La Ferme du Clos de la Mare porte bien son nom : un corps de ferme massif enserré par des bâtiments en pierre normande. Pourtant, l’endroit est ouvert aux allées et venues. En effet, Jean-Marie Lenfant y tient un atelier de transformation, vend ses produits à la ferme et en livraison. Jusqu’en 2000, il cultivait en système simplifié sur ses 130 hectares. Mais en 2002, il change de modèle. Il investit dans un pressoir à huile de colza puis un moulin à farine, se met à stocker et commence la vente directe.

Après 20 ans, son chiffre d’affaires (CA) s’est diversifié et il a embauché Etienne, un salarié à mi-temps. Sa clientèle s’est étoffée : grande distribution (20 % du CA), magasins de producteurs (30 %), restauration collective (20%) avec la cantine centrale de Rouen (8 500 repas par jour), mais aussi une dizaine de collèges et lycées (50 repas par jour chacun). En marge, il fournit des restaurateurs, et vend à la ferme.

 « Aujourd’hui la transformation c’est 40 % de l’EBE », se félicite-t-il. Stocker 50 tonnes de blé (pour une valeur de 13 500 €) lui permet après le moulin de dégager 100 000 € de CA. Dans la conception de l’atelier, l’espace de stockage est à prévoir, « plus grand que ce qu’on estime » selon lui. Avoir des réserves permet de transformer à la demande, y compris les mauvaises années pour garder les clients.  

Savoir se vendre

Au préalable, le paysan préconise d’étudier le marché, de visiter des fermes, même à l’étranger. Le cadre géographique du projet doit être pris en compte : « ici, entre Paris et Rouen, la clientèle n’est jamais loin », concède-t-il. En tant que président du réseau « Bienvenue à la Ferme », une émanation des Chambres d’Agriculture, Jean-Marie conseille d’y chercher l’appui réglementaire, administratif et juridique, mais aussi sur la communication et la commercialisation. « Il faut se mettre en avant, quitte à faire des concessions », répète-t-il à l’envie, la réussite dépendant de la communication sur les produits et du contact client régulier.

Du côté des financements, les régions peuvent subventionner les investissements, jusqu’à 40 %. Il est aussi possible d’obtenir jusqu’à 30-40 % d’aides dans certains départements pour la diversification des activités (maximum 10 000 €).

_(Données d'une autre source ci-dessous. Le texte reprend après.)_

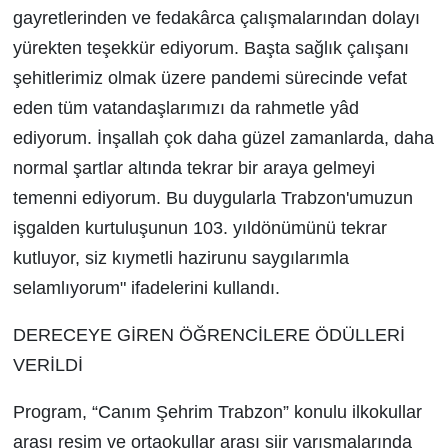
gayretlerinden ve fedakârca çalışmalarından dolayı
yürekten teşekkür ediyorum. Başta sağlık çalışanı
şehitlerimiz olmak üzere pandemi sürecinde vefat
eden tüm vatandaşlarımızı da rahmetle yâd
ediyorum. İnşallah çok daha güzel zamanlarda, daha
normal şartlar altında tekrar bir araya gelmeyi
temenni ediyorum. Bu duygularla Trabzon'umuzun
işgalden kurtuluşunun 103. yıldönümünü tekrar
kutluyor, siz kıymetli hazirunu saygılarımla
selamlıyorum" ifadelerini kullandı.
DERECEYE GİREN ÖĞRENCİLERE ÖDÜLLERİ
VERİLDİ
Program, “Canım Şehrim Trabzon” konulu ilkokullar
arası resim ve ortaokullar arası şiir yarışmalarında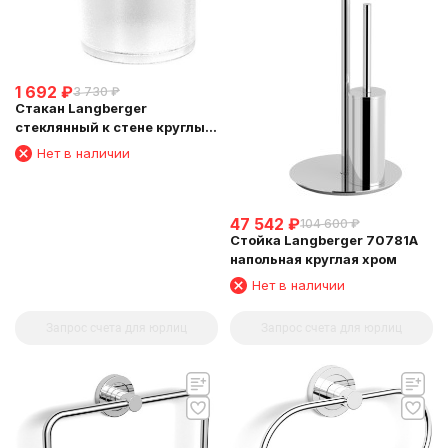
1 692
₽
3 730
₽
Стакан Langberger
стеклянный к стене круглый
11011A
Нет в наличии
47 542
₽
104 600
₽
Стойка Langberger 70781A
напольная круглая хром
Нет в наличии
Запрос счета для юрлиц
Запрос счета для юрлиц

Il faut penser le dimensionnement de son projet pour éviter d’être dépassé. Une presse et un moulin qui fonctionnent 360 jours par an, « ça peut être lourd » à gérer.

Diversifier ses clients

Les marges sont plus faibles en restauration collective, mais « cela permet d’être visible » et « redonne un sens au territoire », déclare-t-il. Aux cantines, il limite la vente à 20 % de son CA, pour éviter tout risque en cas de non-renouvellement de contrat. « Je ne mets pas tous mes œufs dans le même panier », justifie-t-il. Le modèle est déclinable, assure-t-il. Rien qu’en décembre, « 4-5 agriculteurs sont venus visiter, avec le projet de transformer leurs récoltes et investir dans un moulin ». À l’avenir, il pense acheter un deuxième moulin à blé et lancer la production d’huile de carthame, assumant son credo : « dans une période où il faut de la résilience, la solution c’est la diversification ».